# TASK STATEMENT
Copy out the records word for word. Begin at the line that contains "Over which range" and stop after the line that contains "How many times".

# EXERCISE INPUTS
╔══

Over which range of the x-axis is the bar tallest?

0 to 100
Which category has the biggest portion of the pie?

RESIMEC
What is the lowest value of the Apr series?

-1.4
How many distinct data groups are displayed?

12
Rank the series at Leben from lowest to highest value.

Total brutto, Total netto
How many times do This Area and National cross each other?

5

╚══
╔══

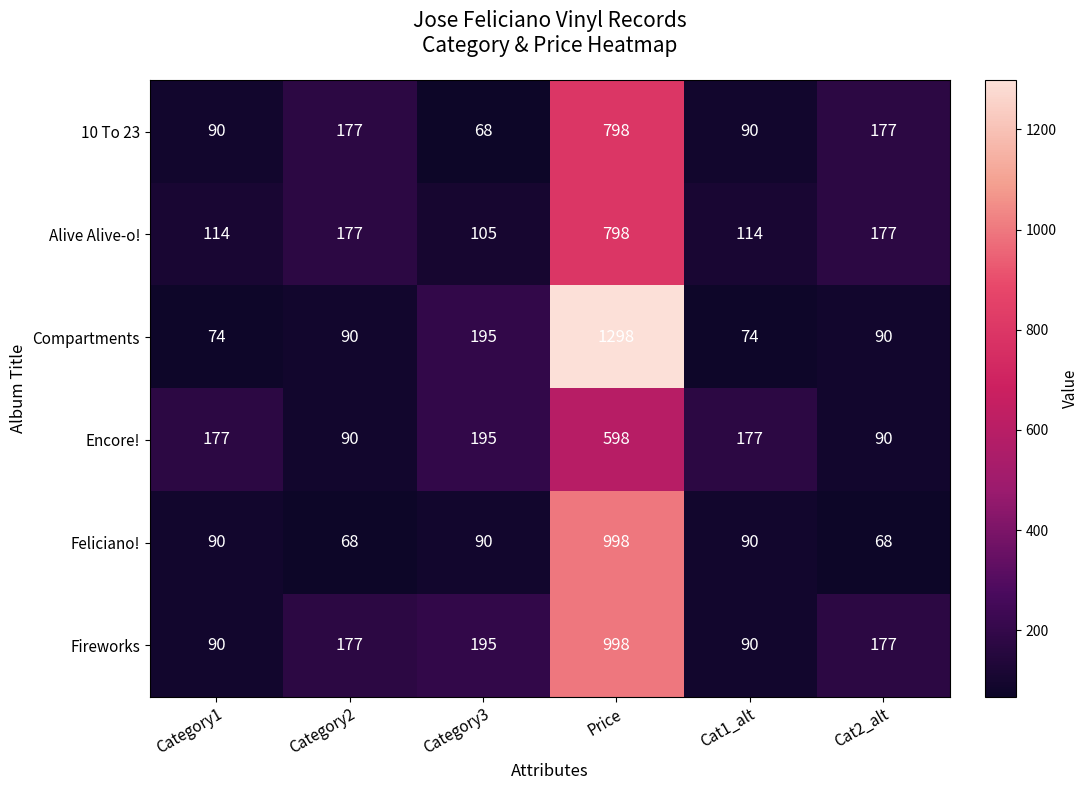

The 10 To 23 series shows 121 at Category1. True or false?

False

╚══

# OUTPUT OF THE EXERCISE
Over which range of the x-axis is the bar tallest?

0 to 100
Which category has the biggest portion of the pie?

RESIMEC
What is the lowest value of the Apr series?

-1.4
How many distinct data groups are displayed?

12
Rank the series at Leben from lowest to highest value.

Total brutto, Total netto
How many times do This Area and National cross each other?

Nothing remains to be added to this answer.